### [WORK TASK]
I need all the entries repeated exactly as written.
________
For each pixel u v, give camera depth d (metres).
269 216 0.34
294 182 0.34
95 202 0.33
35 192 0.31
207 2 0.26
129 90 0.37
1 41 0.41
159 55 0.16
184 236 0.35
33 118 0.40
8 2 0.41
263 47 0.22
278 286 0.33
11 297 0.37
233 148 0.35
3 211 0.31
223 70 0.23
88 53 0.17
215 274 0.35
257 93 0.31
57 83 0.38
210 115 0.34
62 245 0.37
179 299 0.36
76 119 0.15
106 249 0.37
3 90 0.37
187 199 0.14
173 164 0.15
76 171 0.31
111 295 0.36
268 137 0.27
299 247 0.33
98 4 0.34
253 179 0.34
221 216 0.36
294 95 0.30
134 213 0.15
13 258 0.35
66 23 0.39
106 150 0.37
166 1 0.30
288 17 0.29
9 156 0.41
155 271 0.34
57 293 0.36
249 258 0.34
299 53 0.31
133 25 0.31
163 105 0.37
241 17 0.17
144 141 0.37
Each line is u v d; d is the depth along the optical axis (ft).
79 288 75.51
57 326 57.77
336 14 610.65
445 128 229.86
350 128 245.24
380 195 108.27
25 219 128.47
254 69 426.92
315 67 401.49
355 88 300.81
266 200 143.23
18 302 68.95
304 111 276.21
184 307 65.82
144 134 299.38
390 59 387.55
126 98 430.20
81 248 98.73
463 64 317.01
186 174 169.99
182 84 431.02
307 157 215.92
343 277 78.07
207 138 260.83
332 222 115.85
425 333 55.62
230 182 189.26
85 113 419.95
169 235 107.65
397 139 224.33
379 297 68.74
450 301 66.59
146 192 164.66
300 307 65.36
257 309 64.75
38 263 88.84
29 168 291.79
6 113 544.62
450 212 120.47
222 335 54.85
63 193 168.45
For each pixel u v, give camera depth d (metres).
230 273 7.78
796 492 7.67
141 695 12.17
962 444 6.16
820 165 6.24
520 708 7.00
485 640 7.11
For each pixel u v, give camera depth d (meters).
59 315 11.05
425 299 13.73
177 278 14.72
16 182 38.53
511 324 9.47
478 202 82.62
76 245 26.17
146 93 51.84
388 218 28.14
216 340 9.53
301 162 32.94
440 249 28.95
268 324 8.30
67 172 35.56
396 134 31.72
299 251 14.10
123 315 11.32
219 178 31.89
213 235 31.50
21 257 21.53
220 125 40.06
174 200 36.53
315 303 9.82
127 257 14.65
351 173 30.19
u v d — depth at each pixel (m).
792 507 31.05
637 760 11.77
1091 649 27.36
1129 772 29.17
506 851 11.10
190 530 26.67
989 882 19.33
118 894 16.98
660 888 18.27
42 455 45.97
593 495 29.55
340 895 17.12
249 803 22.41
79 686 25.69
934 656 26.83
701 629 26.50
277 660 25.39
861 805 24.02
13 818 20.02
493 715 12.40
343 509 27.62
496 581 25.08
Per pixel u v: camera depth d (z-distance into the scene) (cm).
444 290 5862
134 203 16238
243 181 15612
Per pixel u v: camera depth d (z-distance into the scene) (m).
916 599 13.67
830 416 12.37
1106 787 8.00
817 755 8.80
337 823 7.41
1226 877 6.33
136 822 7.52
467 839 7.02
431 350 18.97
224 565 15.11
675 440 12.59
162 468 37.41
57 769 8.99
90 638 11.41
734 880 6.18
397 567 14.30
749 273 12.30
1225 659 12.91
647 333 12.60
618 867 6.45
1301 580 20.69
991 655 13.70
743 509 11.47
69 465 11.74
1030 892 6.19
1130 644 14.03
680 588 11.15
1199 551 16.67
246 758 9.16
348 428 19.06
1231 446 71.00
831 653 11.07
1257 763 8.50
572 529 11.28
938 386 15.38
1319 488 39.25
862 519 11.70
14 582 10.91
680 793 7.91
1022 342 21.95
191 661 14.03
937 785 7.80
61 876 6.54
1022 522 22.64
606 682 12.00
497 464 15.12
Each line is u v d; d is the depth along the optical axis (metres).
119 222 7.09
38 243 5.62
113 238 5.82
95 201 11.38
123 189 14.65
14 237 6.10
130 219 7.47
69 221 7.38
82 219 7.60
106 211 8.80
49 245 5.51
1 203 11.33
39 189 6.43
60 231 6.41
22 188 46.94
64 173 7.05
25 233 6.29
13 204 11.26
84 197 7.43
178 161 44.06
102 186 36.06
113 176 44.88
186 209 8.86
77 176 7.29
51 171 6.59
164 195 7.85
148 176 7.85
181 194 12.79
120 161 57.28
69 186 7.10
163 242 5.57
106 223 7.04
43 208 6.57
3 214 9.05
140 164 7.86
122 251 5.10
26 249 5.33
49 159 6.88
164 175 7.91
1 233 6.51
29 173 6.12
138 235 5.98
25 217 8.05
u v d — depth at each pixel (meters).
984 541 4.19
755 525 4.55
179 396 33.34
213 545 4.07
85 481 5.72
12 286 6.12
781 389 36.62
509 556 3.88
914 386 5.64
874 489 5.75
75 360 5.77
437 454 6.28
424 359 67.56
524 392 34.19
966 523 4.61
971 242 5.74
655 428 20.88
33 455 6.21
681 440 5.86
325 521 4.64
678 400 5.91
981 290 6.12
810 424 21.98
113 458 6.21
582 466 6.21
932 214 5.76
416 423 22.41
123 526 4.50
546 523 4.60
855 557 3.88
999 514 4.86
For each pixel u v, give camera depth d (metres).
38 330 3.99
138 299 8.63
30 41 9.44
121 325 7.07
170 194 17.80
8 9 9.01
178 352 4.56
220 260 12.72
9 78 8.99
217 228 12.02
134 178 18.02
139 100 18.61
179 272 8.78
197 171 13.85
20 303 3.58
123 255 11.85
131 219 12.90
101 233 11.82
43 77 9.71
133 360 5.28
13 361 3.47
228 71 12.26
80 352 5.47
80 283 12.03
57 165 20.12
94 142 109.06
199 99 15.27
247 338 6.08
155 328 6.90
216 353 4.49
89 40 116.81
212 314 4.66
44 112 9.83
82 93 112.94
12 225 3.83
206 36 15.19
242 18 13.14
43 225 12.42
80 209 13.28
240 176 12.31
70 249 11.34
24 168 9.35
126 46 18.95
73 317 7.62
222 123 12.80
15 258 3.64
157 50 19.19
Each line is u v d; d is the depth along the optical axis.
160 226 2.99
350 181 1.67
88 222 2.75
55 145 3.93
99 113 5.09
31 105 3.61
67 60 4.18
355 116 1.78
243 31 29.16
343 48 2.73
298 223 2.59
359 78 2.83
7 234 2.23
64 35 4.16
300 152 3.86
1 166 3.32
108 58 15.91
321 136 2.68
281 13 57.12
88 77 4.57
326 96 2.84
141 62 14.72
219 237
________
### [WRITTEN ANSWER]
For each pixel u v, give camera depth d (metres).
269 216 0.34
294 182 0.34
95 202 0.33
35 192 0.31
207 2 0.26
129 90 0.37
1 41 0.41
159 55 0.16
184 236 0.35
33 118 0.40
8 2 0.41
263 47 0.22
278 286 0.33
11 297 0.37
233 148 0.35
3 211 0.31
223 70 0.23
88 53 0.17
215 274 0.35
257 93 0.31
57 83 0.38
210 115 0.34
62 245 0.37
179 299 0.36
76 119 0.15
106 249 0.37
3 90 0.37
187 199 0.14
173 164 0.15
76 171 0.31
111 295 0.36
268 137 0.27
299 247 0.33
98 4 0.34
253 179 0.34
221 216 0.36
294 95 0.30
134 213 0.15
13 258 0.35
66 23 0.39
106 150 0.37
166 1 0.30
288 17 0.29
9 156 0.41
155 271 0.34
57 293 0.36
249 258 0.34
299 53 0.31
133 25 0.31
163 105 0.37
241 17 0.17
144 141 0.37
Each line is u v d; d is the depth along the optical axis (ft).
79 288 75.51
57 326 57.77
336 14 610.65
445 128 229.86
350 128 245.24
380 195 108.27
25 219 128.47
254 69 426.92
315 67 401.49
355 88 300.81
266 200 143.23
18 302 68.95
304 111 276.21
184 307 65.82
144 134 299.38
390 59 387.55
126 98 430.20
81 248 98.73
463 64 317.01
186 174 169.99
182 84 431.02
307 157 215.92
343 277 78.07
207 138 260.83
332 222 115.85
425 333 55.62
230 182 189.26
85 113 419.95
169 235 107.65
397 139 224.33
379 297 68.74
450 301 66.59
146 192 164.66
300 307 65.36
257 309 64.75
38 263 88.84
29 168 291.79
6 113 544.62
450 212 120.47
222 335 54.85
63 193 168.45
For each pixel u v, give camera depth d (metres).
230 273 7.78
796 492 7.67
141 695 12.17
962 444 6.16
820 165 6.24
520 708 7.00
485 640 7.11
For each pixel u v, give camera depth d (meters).
59 315 11.05
425 299 13.73
177 278 14.72
16 182 38.53
511 324 9.47
478 202 82.62
76 245 26.17
146 93 51.84
388 218 28.14
216 340 9.53
301 162 32.94
440 249 28.95
268 324 8.30
67 172 35.56
396 134 31.72
299 251 14.10
123 315 11.32
219 178 31.89
213 235 31.50
21 257 21.53
220 125 40.06
174 200 36.53
315 303 9.82
127 257 14.65
351 173 30.19
u v d — depth at each pixel (m).
792 507 31.05
637 760 11.77
1091 649 27.36
1129 772 29.17
506 851 11.10
190 530 26.67
989 882 19.33
118 894 16.98
660 888 18.27
42 455 45.97
593 495 29.55
340 895 17.12
249 803 22.41
79 686 25.69
934 656 26.83
701 629 26.50
277 660 25.39
861 805 24.02
13 818 20.02
493 715 12.40
343 509 27.62
496 581 25.08
Per pixel u v: camera depth d (z-distance into the scene) (cm).
444 290 5862
134 203 16238
243 181 15612
Per pixel u v: camera depth d (z-distance into the scene) (m).
916 599 13.67
830 416 12.37
1106 787 8.00
817 755 8.80
337 823 7.41
1226 877 6.33
136 822 7.52
467 839 7.02
431 350 18.97
224 565 15.11
675 440 12.59
162 468 37.41
57 769 8.99
90 638 11.41
734 880 6.18
397 567 14.30
749 273 12.30
1225 659 12.91
647 333 12.60
618 867 6.45
1301 580 20.69
991 655 13.70
743 509 11.47
69 465 11.74
1030 892 6.19
1130 644 14.03
680 588 11.15
1199 551 16.67
246 758 9.16
348 428 19.06
1231 446 71.00
831 653 11.07
1257 763 8.50
572 529 11.28
938 386 15.38
1319 488 39.25
862 519 11.70
14 582 10.91
680 793 7.91
1022 342 21.95
191 661 14.03
937 785 7.80
61 876 6.54
1022 522 22.64
606 682 12.00
497 464 15.12
Each line is u v d; d is the depth along the optical axis (metres).
119 222 7.09
38 243 5.62
113 238 5.82
95 201 11.38
123 189 14.65
14 237 6.10
130 219 7.47
69 221 7.38
82 219 7.60
106 211 8.80
49 245 5.51
1 203 11.33
39 189 6.43
60 231 6.41
22 188 46.94
64 173 7.05
25 233 6.29
13 204 11.26
84 197 7.43
178 161 44.06
102 186 36.06
113 176 44.88
186 209 8.86
77 176 7.29
51 171 6.59
164 195 7.85
148 176 7.85
181 194 12.79
120 161 57.28
69 186 7.10
163 242 5.57
106 223 7.04
43 208 6.57
3 214 9.05
140 164 7.86
122 251 5.10
26 249 5.33
49 159 6.88
164 175 7.91
1 233 6.51
29 173 6.12
138 235 5.98
25 217 8.05
u v d — depth at each pixel (meters).
984 541 4.19
755 525 4.55
179 396 33.34
213 545 4.07
85 481 5.72
12 286 6.12
781 389 36.62
509 556 3.88
914 386 5.64
874 489 5.75
75 360 5.77
437 454 6.28
424 359 67.56
524 392 34.19
966 523 4.61
971 242 5.74
655 428 20.88
33 455 6.21
681 440 5.86
325 521 4.64
678 400 5.91
981 290 6.12
810 424 21.98
113 458 6.21
582 466 6.21
932 214 5.76
416 423 22.41
123 526 4.50
546 523 4.60
855 557 3.88
999 514 4.86
For each pixel u v, give camera depth d (metres).
38 330 3.99
138 299 8.63
30 41 9.44
121 325 7.07
170 194 17.80
8 9 9.01
178 352 4.56
220 260 12.72
9 78 8.99
217 228 12.02
134 178 18.02
139 100 18.61
179 272 8.78
197 171 13.85
20 303 3.58
123 255 11.85
131 219 12.90
101 233 11.82
43 77 9.71
133 360 5.28
13 361 3.47
228 71 12.26
80 352 5.47
80 283 12.03
57 165 20.12
94 142 109.06
199 99 15.27
247 338 6.08
155 328 6.90
216 353 4.49
89 40 116.81
212 314 4.66
44 112 9.83
82 93 112.94
12 225 3.83
206 36 15.19
242 18 13.14
43 225 12.42
80 209 13.28
240 176 12.31
70 249 11.34
24 168 9.35
126 46 18.95
73 317 7.62
222 123 12.80
15 258 3.64
157 50 19.19
Each line is u v d; d is the depth along the optical axis.
160 226 2.99
350 181 1.67
88 222 2.75
55 145 3.93
99 113 5.09
31 105 3.61
67 60 4.18
355 116 1.78
243 31 29.16
343 48 2.73
298 223 2.59
359 78 2.83
7 234 2.23
64 35 4.16
300 152 3.86
1 166 3.32
108 58 15.91
321 136 2.68
281 13 57.12
88 77 4.57
326 96 2.84
141 62 14.72
219 237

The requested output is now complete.